Dem Interesse des Betroffenen, sich über die Erhebung der Verfassungsbeschwerde erst dann schlüssig werden zu müssen, wenn er anhand des vollständig abgefassten Urteils prüfen kann, ob seine Grundrechte beeinträchtigt sind, trägt § 93 Abs. 1 Satz 3, 2. Halbsatz BVerfGG Rechnung. Danach hat der Betroffene die Möglichkeit, den Lauf der Verfassungsbeschwerdefrist zu unterbrechen, indem er schriftlich oder zu Protokoll der Geschäftsstelle die Erteilung einer in vollständiger Form abgefassten Entscheidung beantragt.

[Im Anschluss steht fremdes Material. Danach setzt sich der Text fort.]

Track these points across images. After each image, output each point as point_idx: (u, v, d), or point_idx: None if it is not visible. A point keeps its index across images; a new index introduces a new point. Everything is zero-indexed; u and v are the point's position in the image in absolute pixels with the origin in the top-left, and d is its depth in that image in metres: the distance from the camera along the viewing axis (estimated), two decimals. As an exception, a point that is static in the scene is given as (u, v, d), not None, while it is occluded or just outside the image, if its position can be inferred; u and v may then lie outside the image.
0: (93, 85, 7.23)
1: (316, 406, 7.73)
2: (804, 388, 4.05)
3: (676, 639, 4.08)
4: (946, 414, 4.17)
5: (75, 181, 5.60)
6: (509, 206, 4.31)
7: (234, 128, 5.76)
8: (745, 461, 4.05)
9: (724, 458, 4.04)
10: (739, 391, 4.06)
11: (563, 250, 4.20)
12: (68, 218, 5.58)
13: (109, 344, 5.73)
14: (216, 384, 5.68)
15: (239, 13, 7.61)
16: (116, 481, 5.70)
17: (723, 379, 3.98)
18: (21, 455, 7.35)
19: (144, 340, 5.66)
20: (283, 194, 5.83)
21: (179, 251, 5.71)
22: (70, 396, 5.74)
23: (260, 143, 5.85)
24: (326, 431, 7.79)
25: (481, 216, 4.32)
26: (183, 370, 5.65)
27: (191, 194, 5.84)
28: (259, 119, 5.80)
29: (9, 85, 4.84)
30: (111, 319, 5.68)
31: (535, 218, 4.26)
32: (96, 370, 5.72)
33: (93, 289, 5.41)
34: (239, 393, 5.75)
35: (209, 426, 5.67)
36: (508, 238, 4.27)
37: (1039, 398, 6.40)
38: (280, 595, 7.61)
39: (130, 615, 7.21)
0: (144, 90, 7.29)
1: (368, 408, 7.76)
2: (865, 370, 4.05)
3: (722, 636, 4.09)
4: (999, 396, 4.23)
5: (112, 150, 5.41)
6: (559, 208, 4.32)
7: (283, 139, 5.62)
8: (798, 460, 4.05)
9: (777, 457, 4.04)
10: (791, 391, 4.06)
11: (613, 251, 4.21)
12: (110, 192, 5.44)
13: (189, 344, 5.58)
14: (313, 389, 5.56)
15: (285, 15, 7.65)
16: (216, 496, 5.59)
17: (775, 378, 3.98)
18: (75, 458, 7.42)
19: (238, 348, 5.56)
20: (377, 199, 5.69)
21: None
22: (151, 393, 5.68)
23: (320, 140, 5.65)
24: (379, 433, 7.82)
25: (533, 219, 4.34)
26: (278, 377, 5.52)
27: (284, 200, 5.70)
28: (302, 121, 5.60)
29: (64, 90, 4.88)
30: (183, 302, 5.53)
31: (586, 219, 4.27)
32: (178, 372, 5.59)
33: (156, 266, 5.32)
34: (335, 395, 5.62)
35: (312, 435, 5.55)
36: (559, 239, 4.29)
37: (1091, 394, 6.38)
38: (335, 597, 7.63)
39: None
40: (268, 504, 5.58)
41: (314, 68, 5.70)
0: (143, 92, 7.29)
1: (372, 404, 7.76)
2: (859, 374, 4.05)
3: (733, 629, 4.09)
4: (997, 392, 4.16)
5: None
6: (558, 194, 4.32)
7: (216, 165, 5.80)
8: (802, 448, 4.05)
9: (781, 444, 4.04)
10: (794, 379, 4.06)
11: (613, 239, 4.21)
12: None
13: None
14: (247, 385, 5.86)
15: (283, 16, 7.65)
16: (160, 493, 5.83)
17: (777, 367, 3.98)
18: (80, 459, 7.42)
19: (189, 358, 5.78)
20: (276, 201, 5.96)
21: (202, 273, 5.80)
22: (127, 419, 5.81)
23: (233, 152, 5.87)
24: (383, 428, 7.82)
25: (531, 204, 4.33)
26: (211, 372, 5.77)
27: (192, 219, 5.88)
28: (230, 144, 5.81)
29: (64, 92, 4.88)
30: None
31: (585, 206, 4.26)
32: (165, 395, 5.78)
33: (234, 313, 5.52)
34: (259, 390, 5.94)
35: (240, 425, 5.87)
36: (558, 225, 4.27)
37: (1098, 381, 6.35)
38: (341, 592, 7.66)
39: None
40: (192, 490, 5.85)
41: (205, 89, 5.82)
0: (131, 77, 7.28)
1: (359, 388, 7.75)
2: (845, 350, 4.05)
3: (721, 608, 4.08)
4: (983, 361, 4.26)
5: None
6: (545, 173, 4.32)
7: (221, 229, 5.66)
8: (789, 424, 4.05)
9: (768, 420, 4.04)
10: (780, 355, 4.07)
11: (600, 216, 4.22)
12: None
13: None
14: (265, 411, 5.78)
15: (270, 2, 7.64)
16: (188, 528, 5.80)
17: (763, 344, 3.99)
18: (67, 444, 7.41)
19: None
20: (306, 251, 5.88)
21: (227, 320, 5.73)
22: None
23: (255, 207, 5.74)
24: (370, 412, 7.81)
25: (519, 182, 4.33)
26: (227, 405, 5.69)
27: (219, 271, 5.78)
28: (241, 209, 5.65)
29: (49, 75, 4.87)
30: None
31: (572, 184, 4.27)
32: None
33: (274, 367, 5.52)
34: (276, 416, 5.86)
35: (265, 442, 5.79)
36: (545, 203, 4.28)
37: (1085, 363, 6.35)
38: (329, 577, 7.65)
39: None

Die Beschwerdeführer haben nicht dargelegt, dass das Berufungsurteil, welches hier gemäß § 55 Abs. 2 Satz 1 JGG den Rechtsweg abschließt, ausnahmsweise in ihrer Abwesenheit verkündet worden wäre, so dass die Frist zur Einlegung der Verfassungsbeschwerde gemäß § 93 Abs. 1 Satz 3 BVerfGG mit Verkündung des Berufungsurteils am 28. Oktober 2009 zu laufen begann. Da sie auch nicht dargelegt haben, dass sie binnen der Frist des § 93 Abs. 1 Satz 1 BVerfGG einen Antrag nach § 93 Abs. 1 Satz 3, 2. Halbsatz BVerfGG gestellt hätten, ist die am 16. Januar 2010 eingegangene Verfassungsbeschwerde verfristet.

Von einer weiteren Begründung wird nach § 93d Abs. 1 Satz 3 BVerfGG abgesehen.

Diese Entscheidung ist unanfechtbar.